- **Task description**: Copy the lines from the entries below word for word, beginning with the line that contains "phylum: Bryophyta" and continuing through the line that contains "scientific name: Platanus racemosa". Include both of those lines and no others.

Collected data

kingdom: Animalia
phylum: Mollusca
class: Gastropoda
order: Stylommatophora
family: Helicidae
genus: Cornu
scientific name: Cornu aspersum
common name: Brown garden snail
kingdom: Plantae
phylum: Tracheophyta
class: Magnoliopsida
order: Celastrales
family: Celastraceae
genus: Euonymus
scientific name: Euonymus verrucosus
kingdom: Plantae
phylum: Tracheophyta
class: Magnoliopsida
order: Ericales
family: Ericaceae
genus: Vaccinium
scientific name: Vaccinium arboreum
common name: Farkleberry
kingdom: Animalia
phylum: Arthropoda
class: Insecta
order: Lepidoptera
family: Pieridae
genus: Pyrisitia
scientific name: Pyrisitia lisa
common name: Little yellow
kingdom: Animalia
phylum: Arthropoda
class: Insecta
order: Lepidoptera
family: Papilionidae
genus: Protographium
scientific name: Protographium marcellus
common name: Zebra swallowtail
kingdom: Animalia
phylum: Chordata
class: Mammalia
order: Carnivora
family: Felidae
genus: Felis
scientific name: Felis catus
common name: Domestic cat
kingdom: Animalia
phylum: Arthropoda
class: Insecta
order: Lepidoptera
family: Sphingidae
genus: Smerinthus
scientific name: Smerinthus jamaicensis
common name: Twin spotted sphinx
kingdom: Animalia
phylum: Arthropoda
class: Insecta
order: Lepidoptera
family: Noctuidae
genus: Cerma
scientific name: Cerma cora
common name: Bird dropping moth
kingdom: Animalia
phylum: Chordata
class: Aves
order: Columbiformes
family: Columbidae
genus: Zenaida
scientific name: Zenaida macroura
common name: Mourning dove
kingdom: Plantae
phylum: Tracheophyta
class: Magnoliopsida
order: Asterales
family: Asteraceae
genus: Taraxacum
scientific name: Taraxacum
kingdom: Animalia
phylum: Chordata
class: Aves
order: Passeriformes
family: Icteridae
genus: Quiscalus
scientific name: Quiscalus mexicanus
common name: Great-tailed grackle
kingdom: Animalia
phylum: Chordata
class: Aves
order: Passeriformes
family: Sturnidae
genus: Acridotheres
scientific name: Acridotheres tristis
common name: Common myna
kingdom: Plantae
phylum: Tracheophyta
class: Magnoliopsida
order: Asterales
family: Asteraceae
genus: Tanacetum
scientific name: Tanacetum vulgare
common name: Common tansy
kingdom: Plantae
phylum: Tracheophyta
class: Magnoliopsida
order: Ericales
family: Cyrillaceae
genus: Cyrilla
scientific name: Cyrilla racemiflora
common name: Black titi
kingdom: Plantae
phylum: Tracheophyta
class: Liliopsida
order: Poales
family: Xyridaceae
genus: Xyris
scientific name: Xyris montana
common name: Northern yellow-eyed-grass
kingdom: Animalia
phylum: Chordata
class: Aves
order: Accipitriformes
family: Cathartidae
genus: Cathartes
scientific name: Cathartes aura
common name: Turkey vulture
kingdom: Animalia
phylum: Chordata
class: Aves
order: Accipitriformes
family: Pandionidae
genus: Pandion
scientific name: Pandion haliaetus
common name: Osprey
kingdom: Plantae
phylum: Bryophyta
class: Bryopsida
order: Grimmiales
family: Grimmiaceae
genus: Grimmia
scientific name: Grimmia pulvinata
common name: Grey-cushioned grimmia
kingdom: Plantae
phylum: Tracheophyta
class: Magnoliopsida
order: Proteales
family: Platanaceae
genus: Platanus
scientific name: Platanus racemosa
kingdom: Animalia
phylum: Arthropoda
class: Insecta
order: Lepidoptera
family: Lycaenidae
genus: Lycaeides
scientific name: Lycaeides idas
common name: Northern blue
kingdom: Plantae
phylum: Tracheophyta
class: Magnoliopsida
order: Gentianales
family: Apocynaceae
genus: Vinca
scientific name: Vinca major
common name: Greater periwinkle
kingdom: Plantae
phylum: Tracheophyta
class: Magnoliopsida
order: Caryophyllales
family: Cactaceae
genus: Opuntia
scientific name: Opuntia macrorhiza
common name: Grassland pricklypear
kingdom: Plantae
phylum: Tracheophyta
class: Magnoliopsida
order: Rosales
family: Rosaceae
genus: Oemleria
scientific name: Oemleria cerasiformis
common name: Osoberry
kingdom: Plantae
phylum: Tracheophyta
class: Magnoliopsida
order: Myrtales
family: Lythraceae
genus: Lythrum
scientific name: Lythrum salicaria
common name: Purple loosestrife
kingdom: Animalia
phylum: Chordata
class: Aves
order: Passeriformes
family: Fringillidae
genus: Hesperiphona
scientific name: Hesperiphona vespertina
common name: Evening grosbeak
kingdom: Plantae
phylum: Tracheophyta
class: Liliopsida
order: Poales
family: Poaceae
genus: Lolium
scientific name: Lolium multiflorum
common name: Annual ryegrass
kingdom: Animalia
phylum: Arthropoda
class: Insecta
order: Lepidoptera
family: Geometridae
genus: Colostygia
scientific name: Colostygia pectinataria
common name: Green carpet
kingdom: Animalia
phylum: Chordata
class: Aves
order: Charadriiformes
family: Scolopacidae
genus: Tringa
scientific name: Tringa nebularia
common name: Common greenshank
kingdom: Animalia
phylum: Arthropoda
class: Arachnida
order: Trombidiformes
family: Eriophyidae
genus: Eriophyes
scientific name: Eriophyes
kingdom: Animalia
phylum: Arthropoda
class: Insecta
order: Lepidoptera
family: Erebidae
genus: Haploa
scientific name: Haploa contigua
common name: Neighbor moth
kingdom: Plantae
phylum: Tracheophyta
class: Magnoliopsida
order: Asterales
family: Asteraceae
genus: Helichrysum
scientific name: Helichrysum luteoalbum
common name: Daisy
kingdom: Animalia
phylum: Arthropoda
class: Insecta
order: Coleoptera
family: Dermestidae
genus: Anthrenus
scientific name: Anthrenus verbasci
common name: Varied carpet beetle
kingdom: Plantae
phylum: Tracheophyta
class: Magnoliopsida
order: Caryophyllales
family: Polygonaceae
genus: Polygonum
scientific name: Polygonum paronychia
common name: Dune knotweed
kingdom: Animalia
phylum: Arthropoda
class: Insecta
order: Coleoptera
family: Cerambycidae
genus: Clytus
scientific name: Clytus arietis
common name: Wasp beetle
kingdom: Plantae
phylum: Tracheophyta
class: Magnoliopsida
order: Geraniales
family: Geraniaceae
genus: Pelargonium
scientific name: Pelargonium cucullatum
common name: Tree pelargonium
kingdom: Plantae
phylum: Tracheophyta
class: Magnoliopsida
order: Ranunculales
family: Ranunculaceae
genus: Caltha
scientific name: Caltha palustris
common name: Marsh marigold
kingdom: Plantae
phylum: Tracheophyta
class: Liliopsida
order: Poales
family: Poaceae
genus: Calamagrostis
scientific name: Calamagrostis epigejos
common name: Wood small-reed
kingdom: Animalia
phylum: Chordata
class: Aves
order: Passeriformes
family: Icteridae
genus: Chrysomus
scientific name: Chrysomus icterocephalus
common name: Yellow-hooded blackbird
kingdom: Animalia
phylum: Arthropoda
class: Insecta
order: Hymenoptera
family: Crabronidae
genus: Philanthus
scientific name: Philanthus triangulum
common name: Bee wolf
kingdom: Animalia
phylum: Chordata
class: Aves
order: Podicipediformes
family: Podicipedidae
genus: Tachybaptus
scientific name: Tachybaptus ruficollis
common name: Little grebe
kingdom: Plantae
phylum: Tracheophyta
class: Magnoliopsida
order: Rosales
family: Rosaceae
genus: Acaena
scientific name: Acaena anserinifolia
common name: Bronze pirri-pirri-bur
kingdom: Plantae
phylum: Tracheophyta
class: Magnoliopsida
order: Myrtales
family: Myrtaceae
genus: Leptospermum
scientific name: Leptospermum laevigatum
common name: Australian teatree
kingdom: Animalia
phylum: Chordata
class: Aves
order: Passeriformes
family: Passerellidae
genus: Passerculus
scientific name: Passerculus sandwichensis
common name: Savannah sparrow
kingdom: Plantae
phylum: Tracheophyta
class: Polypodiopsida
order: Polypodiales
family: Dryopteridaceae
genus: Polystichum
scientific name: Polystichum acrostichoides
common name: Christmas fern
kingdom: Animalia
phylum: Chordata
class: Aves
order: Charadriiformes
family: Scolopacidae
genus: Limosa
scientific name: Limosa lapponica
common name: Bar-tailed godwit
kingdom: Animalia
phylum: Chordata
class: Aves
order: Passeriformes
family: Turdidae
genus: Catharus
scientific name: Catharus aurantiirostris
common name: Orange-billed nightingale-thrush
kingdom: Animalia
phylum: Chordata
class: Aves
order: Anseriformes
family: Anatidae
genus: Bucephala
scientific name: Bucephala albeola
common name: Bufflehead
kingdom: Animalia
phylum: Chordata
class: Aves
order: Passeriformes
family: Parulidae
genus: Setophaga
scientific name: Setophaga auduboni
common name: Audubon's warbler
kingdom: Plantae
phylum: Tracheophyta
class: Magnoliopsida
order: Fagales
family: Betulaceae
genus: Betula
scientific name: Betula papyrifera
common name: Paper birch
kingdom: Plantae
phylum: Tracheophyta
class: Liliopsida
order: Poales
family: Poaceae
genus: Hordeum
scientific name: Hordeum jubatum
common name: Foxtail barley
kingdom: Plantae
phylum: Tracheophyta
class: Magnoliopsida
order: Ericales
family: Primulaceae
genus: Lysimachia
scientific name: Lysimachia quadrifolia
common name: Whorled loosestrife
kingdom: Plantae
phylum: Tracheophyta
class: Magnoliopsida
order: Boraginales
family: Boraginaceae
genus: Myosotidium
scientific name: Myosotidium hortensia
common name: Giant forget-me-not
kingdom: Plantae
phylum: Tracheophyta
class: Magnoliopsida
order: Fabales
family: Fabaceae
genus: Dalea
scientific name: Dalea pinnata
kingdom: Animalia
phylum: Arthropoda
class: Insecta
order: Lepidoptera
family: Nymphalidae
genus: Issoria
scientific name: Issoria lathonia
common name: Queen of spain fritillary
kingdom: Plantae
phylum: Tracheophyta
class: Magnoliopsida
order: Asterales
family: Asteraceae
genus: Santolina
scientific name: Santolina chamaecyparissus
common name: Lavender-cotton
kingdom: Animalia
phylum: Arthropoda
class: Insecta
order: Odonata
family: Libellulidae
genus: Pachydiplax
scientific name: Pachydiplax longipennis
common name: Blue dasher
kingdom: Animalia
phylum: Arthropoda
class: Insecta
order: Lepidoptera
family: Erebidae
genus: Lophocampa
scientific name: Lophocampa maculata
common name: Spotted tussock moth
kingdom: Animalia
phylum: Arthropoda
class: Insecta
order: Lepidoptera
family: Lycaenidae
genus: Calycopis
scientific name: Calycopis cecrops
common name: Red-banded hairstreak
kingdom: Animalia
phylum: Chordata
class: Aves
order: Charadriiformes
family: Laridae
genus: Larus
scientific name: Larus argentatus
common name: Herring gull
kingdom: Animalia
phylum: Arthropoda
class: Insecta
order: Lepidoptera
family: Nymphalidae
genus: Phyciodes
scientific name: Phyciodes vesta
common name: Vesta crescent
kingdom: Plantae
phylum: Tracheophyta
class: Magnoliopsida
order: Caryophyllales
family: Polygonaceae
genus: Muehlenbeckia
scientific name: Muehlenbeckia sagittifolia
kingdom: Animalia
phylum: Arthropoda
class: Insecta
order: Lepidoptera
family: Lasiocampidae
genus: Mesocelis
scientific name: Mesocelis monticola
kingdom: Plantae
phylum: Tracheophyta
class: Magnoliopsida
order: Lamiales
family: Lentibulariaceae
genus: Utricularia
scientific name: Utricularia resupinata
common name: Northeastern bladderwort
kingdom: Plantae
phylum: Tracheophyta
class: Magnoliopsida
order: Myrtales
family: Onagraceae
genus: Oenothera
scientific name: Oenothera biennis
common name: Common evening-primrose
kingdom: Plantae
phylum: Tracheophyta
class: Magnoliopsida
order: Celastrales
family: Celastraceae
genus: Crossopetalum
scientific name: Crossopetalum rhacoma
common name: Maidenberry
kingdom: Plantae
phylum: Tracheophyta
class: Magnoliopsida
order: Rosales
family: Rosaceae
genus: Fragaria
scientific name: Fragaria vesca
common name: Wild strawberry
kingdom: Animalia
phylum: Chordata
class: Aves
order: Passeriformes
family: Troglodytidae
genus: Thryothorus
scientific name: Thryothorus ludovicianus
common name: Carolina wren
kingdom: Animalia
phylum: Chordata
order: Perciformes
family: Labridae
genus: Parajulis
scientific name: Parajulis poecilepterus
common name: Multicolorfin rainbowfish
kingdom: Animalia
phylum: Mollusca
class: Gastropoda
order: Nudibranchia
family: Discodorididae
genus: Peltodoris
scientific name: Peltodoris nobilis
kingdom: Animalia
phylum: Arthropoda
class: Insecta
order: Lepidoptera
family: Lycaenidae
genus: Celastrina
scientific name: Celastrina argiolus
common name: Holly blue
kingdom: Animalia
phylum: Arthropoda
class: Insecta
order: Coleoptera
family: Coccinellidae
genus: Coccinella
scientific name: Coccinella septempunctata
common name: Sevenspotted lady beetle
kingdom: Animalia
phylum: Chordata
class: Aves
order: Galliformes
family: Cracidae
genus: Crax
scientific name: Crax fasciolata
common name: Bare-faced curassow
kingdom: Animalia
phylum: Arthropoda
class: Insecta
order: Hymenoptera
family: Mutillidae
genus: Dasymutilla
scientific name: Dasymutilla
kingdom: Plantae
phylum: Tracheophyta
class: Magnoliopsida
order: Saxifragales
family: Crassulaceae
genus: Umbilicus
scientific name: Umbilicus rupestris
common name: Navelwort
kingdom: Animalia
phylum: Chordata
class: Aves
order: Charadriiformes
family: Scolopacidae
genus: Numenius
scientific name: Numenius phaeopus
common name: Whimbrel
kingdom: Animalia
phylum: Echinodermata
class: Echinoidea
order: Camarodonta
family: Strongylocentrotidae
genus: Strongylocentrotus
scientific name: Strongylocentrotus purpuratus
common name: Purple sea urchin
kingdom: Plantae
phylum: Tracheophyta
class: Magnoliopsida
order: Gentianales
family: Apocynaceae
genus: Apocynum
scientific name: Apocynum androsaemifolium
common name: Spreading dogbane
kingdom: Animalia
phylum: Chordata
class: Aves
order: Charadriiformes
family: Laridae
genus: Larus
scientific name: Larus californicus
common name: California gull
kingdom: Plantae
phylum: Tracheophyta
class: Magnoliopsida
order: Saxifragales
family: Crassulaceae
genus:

- **Problem solution**:
phylum: Bryophyta
class: Bryopsida
order: Grimmiales
family: Grimmiaceae
genus: Grimmia
scientific name: Grimmia pulvinata
common name: Grey-cushioned grimmia
kingdom: Plantae
phylum: Tracheophyta
class: Magnoliopsida
order: Proteales
family: Platanaceae
genus: Platanus
scientific name: Platanus racemosa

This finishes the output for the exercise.